Reducing uncertainties at minimum cost

Updated: Sep 13, 2022

The study aims to illustrate a method to identify important input parameters that explain most of the output variance of environmental assessment models. The method is tested for the computation of life-cycle nitrogen (N) use efficiency indicators among mixed dairy production systems in Rwanda. We performed a global sensitivity analysis, and ranked the importance of parameters based on the squared standardized regression coefficients (SRC). First the probability distributions of 126 input parameters were defined, based on primary and secondary data, which were collected from feed processors, dairy farms, dairy processing plants and slaughterhouses, and literature. Second, squared SRCs were calculated to explain the output variance of the life-cycle nitrogen use efficiency, life-cycle net nitrogen balance, and nitrogen hotspot index indicators.
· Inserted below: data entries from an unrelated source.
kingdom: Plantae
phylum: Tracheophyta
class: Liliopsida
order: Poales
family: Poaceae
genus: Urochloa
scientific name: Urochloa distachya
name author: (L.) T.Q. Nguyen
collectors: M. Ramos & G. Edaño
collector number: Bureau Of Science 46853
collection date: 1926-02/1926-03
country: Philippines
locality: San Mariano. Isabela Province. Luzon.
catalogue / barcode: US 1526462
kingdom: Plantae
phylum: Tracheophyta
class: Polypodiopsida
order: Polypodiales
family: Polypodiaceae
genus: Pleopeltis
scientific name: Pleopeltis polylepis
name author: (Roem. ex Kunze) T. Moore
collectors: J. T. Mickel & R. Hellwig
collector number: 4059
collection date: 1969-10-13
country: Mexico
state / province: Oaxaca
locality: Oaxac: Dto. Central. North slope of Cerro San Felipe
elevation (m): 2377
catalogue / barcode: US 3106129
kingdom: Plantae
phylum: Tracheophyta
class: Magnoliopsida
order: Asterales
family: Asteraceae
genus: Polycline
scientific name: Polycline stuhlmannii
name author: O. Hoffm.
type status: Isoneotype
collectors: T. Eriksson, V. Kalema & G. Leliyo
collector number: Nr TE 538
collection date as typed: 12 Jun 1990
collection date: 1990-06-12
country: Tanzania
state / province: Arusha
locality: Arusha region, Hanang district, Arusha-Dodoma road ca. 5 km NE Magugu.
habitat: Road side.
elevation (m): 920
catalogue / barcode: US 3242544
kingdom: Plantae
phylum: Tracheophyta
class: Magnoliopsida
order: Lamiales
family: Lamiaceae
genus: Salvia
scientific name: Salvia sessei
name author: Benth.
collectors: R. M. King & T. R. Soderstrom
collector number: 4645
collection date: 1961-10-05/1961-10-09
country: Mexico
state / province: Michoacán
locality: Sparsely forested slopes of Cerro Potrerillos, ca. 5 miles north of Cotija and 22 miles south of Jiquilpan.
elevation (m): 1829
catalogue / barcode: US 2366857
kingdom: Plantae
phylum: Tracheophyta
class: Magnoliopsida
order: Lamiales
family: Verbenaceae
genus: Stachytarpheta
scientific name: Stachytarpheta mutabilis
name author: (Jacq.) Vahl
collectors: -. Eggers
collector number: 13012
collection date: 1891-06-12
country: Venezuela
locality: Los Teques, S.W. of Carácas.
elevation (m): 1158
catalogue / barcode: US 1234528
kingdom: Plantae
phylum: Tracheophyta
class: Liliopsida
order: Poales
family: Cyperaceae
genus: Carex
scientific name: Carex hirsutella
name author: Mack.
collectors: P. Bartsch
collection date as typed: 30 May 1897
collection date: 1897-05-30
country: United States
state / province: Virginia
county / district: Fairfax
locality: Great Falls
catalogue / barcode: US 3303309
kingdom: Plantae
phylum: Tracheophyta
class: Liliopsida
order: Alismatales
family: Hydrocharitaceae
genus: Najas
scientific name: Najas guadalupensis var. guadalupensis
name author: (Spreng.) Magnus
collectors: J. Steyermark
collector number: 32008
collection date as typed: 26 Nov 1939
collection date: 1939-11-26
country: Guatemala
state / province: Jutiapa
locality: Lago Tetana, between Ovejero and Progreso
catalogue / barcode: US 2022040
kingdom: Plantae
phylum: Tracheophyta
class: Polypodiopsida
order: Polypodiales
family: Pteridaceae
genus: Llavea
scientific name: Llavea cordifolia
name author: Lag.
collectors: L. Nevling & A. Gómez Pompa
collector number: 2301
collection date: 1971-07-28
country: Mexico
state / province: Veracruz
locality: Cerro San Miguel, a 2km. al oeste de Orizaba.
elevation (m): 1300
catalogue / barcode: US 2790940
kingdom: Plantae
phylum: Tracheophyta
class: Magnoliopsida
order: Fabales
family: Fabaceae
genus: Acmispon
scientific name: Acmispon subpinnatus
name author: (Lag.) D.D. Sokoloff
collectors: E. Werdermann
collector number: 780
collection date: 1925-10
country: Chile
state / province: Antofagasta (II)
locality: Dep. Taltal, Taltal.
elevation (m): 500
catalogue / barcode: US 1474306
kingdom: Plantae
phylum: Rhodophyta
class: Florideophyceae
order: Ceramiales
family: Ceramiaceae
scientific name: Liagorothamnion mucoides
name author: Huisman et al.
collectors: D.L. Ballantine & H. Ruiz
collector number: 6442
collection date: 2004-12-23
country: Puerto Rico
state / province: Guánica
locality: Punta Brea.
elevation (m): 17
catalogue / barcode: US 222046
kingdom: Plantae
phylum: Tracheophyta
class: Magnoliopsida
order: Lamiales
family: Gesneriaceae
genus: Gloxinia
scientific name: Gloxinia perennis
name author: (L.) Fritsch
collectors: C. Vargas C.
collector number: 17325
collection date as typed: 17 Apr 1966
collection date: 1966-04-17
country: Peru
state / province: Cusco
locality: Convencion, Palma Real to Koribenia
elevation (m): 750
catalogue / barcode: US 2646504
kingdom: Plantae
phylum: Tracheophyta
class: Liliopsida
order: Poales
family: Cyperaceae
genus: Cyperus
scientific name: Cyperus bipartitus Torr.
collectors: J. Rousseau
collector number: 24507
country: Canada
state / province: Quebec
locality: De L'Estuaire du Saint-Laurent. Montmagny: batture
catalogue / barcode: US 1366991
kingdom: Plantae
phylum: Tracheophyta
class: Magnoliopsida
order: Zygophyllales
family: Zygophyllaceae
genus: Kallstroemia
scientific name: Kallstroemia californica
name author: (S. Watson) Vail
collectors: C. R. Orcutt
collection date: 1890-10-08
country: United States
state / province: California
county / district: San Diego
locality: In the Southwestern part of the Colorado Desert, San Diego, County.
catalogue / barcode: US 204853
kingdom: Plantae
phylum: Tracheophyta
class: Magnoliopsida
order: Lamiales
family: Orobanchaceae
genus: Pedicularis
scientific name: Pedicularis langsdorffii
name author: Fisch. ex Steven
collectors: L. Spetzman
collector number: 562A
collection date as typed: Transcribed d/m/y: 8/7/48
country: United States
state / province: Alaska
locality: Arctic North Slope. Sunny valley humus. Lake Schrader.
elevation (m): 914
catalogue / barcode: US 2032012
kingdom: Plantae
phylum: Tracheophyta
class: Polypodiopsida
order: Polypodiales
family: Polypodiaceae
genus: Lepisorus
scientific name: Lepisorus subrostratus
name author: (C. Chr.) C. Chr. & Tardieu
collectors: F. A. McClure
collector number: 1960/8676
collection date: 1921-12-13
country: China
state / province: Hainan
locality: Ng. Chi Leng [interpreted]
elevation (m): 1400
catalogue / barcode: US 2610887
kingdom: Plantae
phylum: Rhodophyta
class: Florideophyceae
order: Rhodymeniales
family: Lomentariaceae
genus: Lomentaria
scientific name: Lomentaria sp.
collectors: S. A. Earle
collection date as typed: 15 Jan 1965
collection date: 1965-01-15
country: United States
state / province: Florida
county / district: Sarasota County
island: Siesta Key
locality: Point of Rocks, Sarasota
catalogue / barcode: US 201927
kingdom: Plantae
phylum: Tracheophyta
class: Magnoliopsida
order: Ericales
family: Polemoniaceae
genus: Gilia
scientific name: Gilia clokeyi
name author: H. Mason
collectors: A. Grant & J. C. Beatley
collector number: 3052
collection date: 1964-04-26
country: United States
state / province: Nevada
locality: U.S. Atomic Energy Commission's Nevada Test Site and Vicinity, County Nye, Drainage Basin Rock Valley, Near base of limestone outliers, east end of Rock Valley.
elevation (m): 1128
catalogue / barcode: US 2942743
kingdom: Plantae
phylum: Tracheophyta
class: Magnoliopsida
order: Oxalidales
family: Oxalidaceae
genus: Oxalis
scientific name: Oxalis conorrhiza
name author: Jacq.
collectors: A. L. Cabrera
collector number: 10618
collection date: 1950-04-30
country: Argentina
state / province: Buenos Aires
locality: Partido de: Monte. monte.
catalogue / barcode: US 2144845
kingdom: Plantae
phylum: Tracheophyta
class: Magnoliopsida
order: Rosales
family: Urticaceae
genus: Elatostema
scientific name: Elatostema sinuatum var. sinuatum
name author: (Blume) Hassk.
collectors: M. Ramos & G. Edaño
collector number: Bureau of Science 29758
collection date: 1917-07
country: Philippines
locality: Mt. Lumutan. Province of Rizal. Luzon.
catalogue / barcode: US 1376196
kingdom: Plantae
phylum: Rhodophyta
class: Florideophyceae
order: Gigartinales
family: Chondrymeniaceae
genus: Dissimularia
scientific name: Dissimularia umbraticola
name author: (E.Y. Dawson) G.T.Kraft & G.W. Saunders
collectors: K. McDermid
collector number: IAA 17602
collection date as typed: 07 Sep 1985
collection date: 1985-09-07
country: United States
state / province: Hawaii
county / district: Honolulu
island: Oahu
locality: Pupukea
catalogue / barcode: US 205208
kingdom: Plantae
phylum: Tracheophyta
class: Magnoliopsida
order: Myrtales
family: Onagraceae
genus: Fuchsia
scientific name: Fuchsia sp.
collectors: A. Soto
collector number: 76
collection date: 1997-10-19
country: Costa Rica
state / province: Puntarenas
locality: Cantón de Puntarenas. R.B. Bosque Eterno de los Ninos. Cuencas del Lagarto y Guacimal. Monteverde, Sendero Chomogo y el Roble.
Results show that input parameters considered can be classified into three categories. The first category (I) includes 115 input parameters with low squared SRCs (<0.01), which are less important and can be established with default or regional averages. The second category (II) includes 5 important input parameters, with squared SRCs between 0.01 and 0.1; that can be established with country specific data. The third category (III) includes 6 input parameters with squared SRCs >0.1; that contribute most to the output variance of at least one of the life-cycle nitrogen use efficiency indicators. These most important parameters need to be established with accuracy thus require high data quality. The input parameters of category II and III include emission factors and coefficients that are specific for a region as well as activity data that are specific to the livestock production system. By carrying out such analysis during the scoping analysis, any LCA study in food sector can cut on the cost of data collection phase by focusing on input parameters that can be fixed through good practices in data collection. Further work on global life-cycle nutrient use performance will benefit from these results to generate analysis at lesser data collection cost.